Next time you fancy a snack with your beer, you’d be wise to think carefully about the provenance of your nuts…
“When I see those bocchi in the fields I’m probably like many people in Chiba,” says Mamoru Fukuda, of Yachimata City’s Chamber of Commerce and Industry, “I know autumn is on its way.” He’s talking about the bails of freshly harvested peanuts sitting in the sweeping fields gently drying in the late summer sun ready to become snacks for true connoisseurs.
Did you know?
The healthy and humble peanut started its journey to Japan in the Andes: Columbus brought the plant to Europe from America and gradually trade along the Silk Road allowed its passage to China. Okinawa was the first part of Japan to grow the crop but in the post war years Chiba farmers spotted their chance and found conditions perfectly suited to allow them to thrive.
While Japan is globally a comparatively small market, producers here have forged a niche in the “high-end peanut” market and are known for the consistency of their crop.
Fukuda says they are connoisseurs because he knows that most people who choose Chiba peanuts – particularly from Yachimata – are after a specific taste; American varieties are dried more quickly, often artificially, and those from China, the biggest point of origin for imported varieties, can suffer from time spent in the dry heat of the country’s central plains.
This is one time we can be thankful for Japan’s hot, humid and sometimes seemingly never ending summers.
“It is stimulated by the enthusiasts who come back for our produce,” says Fukuda of an industry which, while he admits has fallen in the past few decades, thrives on demand for quality. He talks about the people he calls “heavy users” and their insistence on Japanese nuts, of which 80% now come from Chiba (the bulk of the rest are grown in neighboring Ibaraki).
Particularly people who like to eat their nuts fresh – that is not roasted and salted but lightly boiled – have a keen fondness for the flavour and indeed texture of Japanese peanuts, Fukuda says, and those people say that nothing else can compare.
That is one reason wealthy Chinese are snapping them up – they send their fairly cheap pre-made/ready-roast “nut-based snacks” this way and companies such as Fukuda’s vacuum pack or freeze on site some of their best produce and send it in the opposite direction.
Most of us will have at some point had a friend annoy us with their ‘impressive new fact’ – that a peanut is not a nut – and though we may have groaned to hear the news again we were perhaps once just as impressed by our own new found ability to, we thought, shock snackers.
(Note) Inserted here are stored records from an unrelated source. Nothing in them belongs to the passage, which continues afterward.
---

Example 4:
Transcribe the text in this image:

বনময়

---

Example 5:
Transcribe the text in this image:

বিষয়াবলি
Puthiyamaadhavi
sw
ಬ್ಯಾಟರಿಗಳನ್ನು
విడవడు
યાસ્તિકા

Mr Fukuda talks in fairly serious terms, though. He says peanuts, in part, helped the hungry and nourished many Japanese after the second world war, when many items were rationed. That hunger helped the peanut farmers from Chiba – with recovering infrastructure and new railways allowing them to travel to Tokyo – quite an opportunity as they travelled the short distance and made their fortune.
Right now we’re waiting for the arrival of the yellow flowers – in April or May – that will herald the start of a new year’s crop and the opportunity to make cooking oil, pastes and snacks of all manner but, for Fukuda and many like him, fresh and natural is best. If you haven’t tried them that way, he’d urge you to think about giving it a go.